Feanolla is a progestogen-only-pill (POP), or a
mini-pill.
Feanolla contains a small amount of one type
of female sex hormone, the progestogen
desogestrel.
Most POPs or minipills work primarily by
preventing the sperm cells from entering the
womb but they do not always prevent the egg
cell from ripening, which is the main way that
combined pills work.
Feanolla is different from other mini-pills in having
a dose that in most cases prevents the egg cell
from ripening. As a result, Feanolla is a highly
effective contraceptive.
In contrast to the combined pill, Feanolla can be
used by women who do not tolerate oestrogens
and by women who are breast feeding.
A disadvantage is that vaginal bleeding may occur
at irregular intervals during the use of Feanolla.

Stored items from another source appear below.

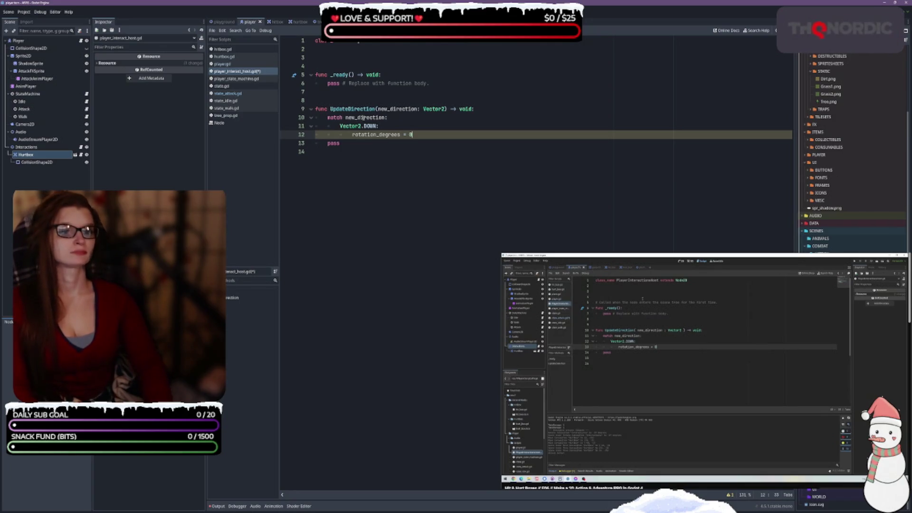
{"action": "key", "text": "Return"}
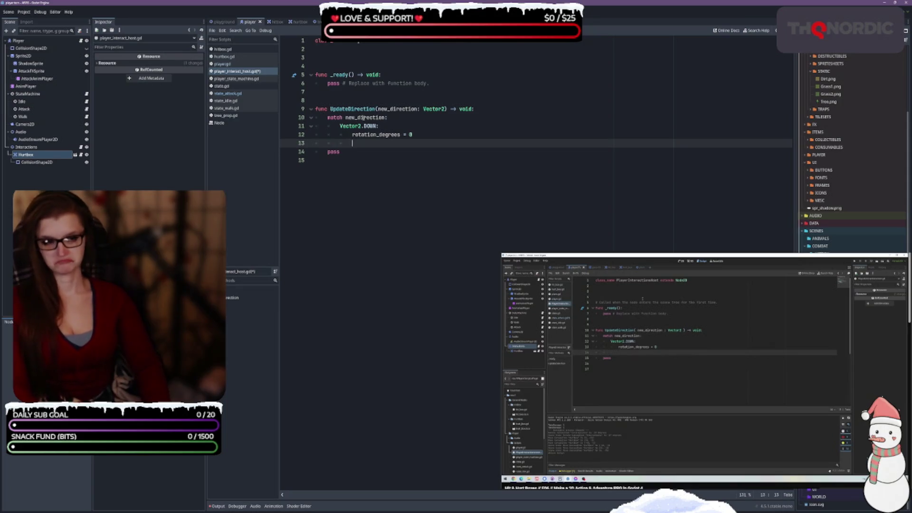
Add a Vector2.UP case setting rotation.degrees = 180 and save the script.
{"action": "key", "text": "BackSpace"}
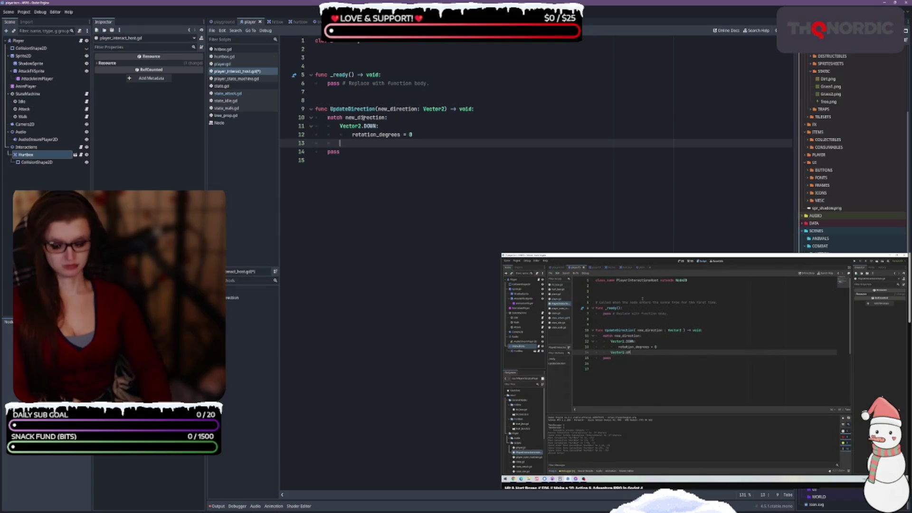
{"action": "type", "text": "Vect"}
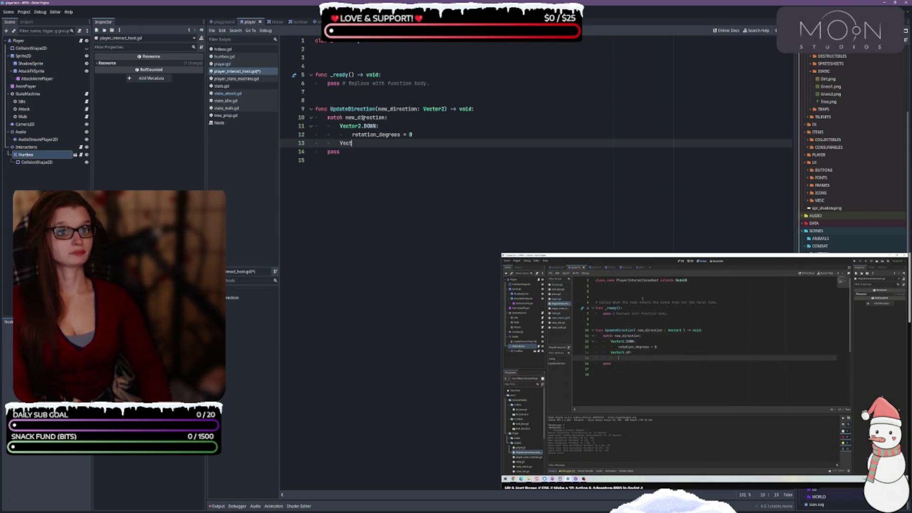
{"action": "key", "text": "Return"}
{"action": "type", "text": ".UP:"}
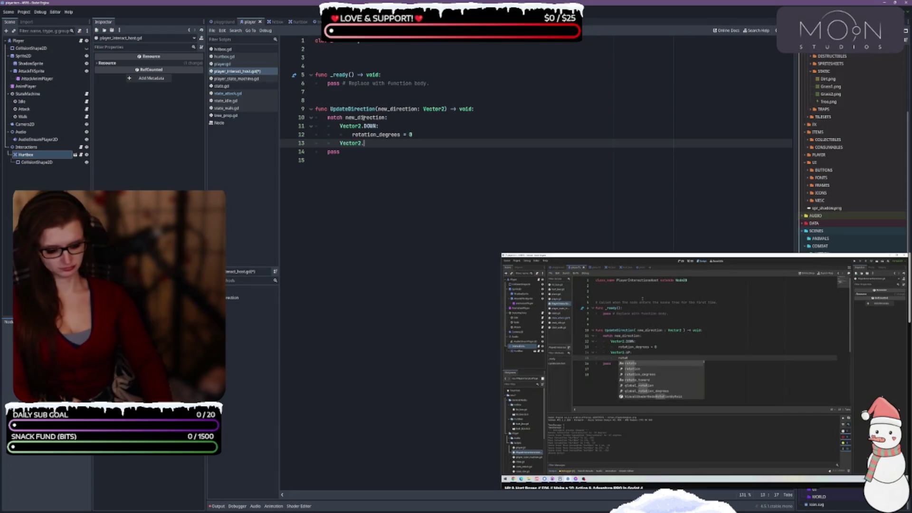
{"action": "key", "text": "Return"}
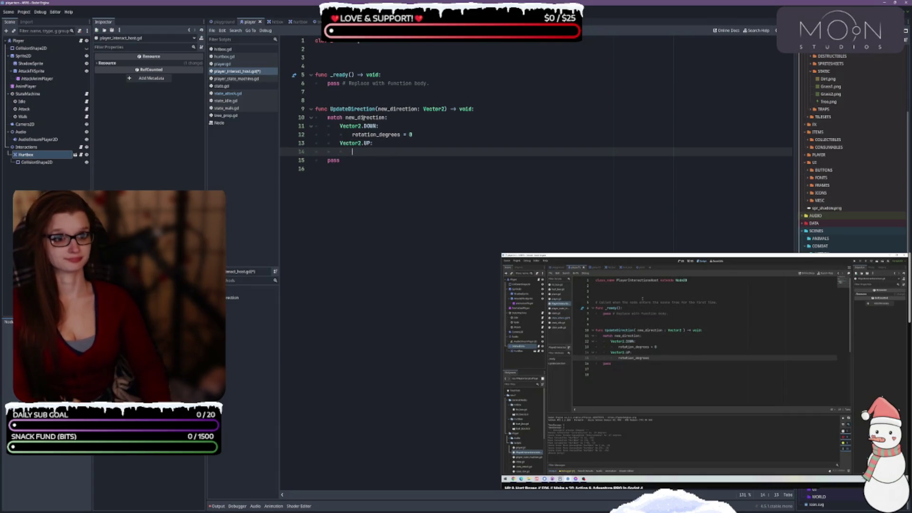
{"action": "type", "text": "rotation."}
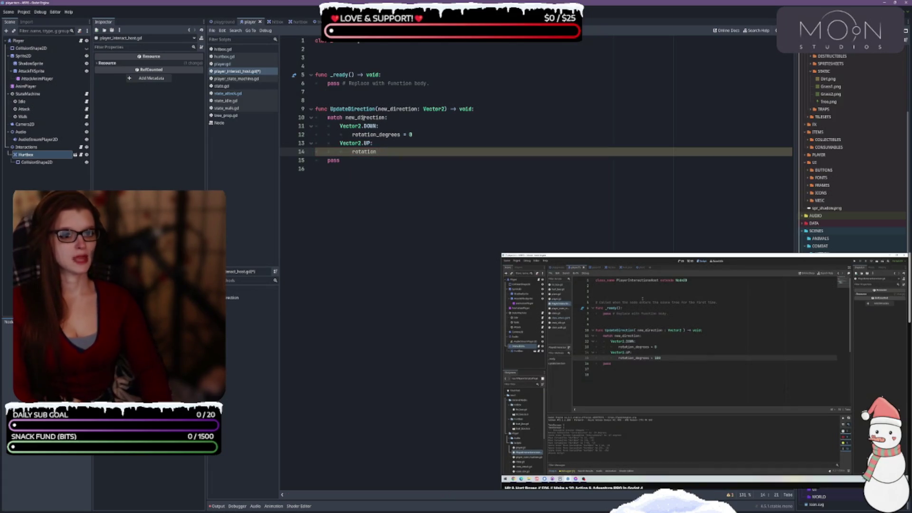
{"action": "type", "text": "de"}
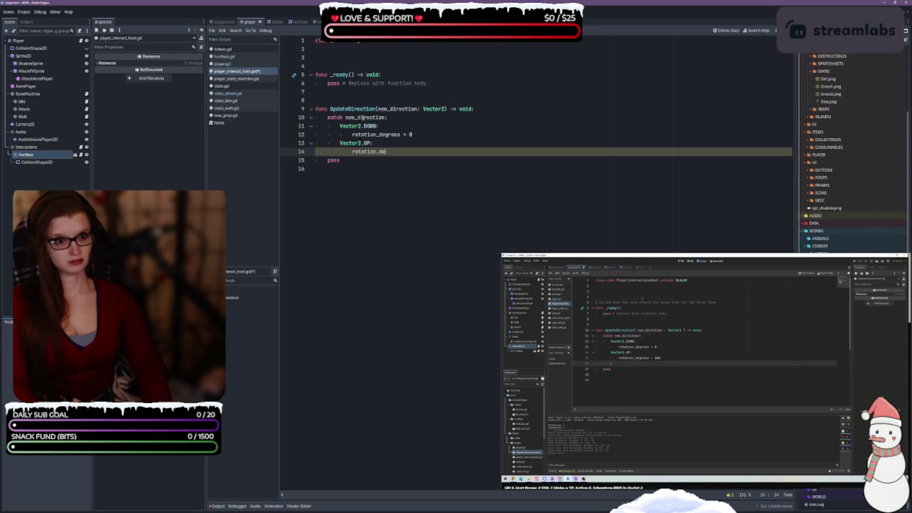
{"action": "type", "text": "grees"}
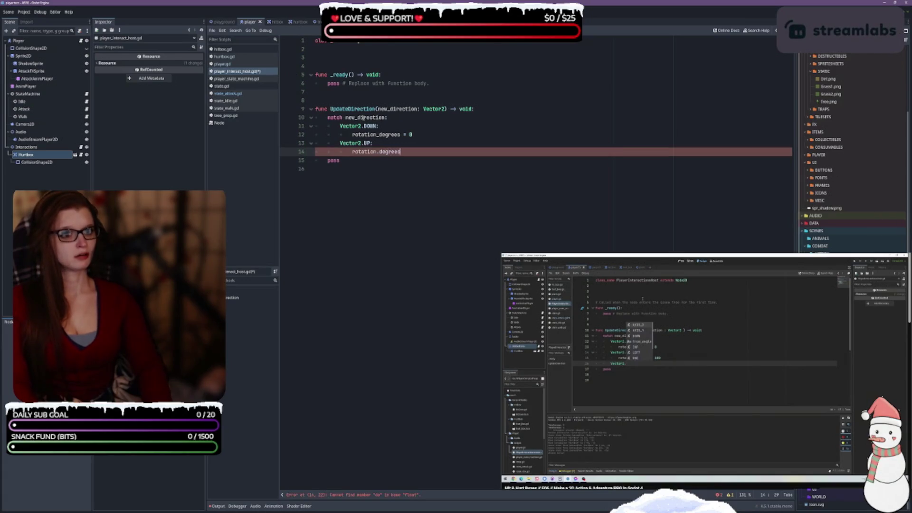
{"action": "type", "text": " = 180"}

On
the other hand you may not have any bleeding at
all.

2. What you need to know before you take
Feanolla
Feanolla, like other hormonal contraceptives, does
not protect against HIV infection (AIDS) or any other
sexually transmitted disease.
Do not take Feanolla if:
• you are allergic to desogestrel or any of the other
ingredients of this medicine (listed in section 6).
• you have a thrombosis. Thrombosis is the
formation of a blood clot in a blood vessel (e.g.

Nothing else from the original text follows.